**Task statement:** Across the entries below, count the lines that contain the word "프로토콜에는" and reply with that number only.

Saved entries

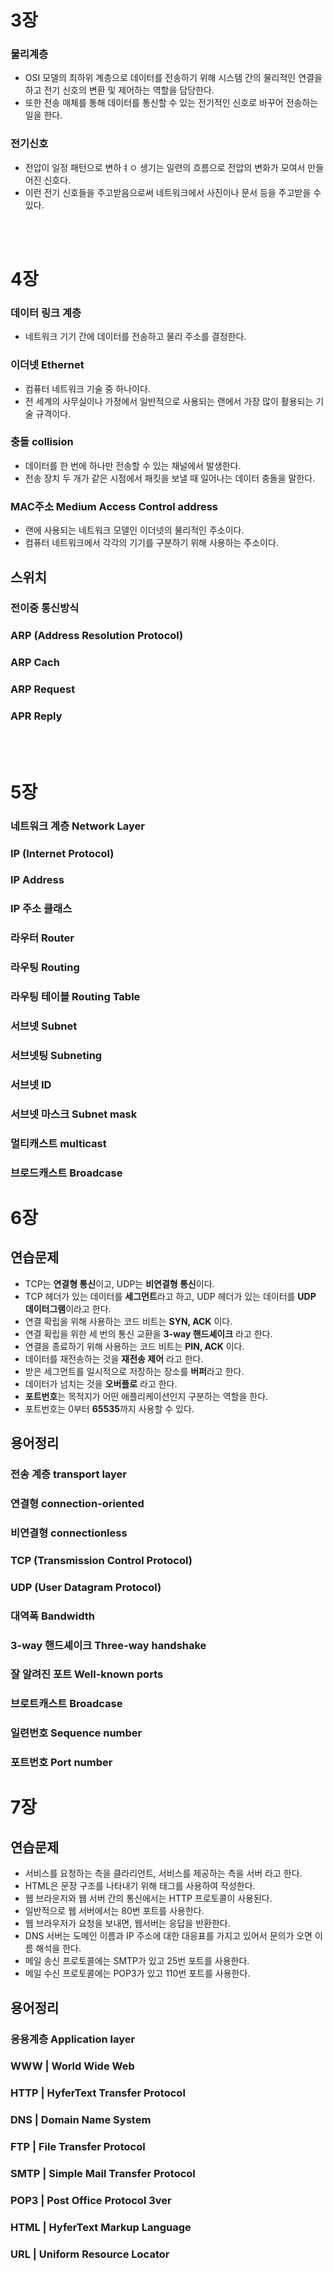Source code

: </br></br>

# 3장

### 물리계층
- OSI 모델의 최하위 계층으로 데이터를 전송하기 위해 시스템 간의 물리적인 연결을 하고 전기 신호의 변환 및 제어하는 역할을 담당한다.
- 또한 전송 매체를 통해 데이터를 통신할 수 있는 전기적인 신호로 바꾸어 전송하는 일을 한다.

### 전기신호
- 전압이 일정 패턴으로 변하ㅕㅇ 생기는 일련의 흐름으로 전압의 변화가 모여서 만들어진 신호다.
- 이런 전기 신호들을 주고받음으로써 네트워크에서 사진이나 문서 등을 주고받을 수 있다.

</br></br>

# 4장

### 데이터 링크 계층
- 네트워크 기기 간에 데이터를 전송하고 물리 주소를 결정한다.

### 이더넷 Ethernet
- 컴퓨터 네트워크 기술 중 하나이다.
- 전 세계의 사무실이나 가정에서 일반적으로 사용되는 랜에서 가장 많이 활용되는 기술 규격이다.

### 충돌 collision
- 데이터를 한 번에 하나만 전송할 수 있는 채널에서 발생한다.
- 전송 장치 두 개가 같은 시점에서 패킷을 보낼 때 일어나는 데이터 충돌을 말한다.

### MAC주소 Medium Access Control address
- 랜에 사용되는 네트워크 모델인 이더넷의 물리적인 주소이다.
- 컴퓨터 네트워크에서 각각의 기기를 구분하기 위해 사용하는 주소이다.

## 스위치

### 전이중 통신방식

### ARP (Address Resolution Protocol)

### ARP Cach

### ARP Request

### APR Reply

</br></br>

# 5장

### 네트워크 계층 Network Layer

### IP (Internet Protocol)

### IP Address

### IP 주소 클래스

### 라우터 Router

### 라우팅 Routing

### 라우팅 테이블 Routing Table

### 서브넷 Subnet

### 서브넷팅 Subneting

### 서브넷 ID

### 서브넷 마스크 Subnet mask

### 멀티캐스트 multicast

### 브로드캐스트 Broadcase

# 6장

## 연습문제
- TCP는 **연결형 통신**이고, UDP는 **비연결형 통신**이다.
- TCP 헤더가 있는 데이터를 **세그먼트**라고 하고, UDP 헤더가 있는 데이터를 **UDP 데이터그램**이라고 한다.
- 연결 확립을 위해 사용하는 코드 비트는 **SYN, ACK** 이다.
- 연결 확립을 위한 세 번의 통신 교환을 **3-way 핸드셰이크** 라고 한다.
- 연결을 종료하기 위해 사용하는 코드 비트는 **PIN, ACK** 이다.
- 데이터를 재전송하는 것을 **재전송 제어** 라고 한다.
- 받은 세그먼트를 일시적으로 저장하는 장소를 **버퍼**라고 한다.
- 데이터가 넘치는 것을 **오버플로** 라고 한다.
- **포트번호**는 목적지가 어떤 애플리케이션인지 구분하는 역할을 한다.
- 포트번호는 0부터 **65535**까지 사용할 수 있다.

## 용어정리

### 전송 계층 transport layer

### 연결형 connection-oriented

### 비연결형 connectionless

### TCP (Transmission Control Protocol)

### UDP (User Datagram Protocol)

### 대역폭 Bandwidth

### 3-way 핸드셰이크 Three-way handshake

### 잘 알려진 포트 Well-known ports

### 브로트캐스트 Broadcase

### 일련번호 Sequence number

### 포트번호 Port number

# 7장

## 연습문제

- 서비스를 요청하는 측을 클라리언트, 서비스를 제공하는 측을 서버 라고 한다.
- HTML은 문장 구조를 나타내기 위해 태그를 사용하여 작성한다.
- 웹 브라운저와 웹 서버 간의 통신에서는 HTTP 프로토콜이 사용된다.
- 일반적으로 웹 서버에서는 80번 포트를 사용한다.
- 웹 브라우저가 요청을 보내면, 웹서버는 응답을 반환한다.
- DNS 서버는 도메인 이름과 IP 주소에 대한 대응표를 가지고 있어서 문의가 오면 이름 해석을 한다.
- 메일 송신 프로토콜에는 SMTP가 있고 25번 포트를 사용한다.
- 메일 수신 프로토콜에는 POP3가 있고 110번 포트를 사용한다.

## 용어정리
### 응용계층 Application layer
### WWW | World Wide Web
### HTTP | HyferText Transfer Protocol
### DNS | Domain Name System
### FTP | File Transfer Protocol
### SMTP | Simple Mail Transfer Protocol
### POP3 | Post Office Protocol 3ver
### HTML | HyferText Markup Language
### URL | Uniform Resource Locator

**Response to the exercise:** 2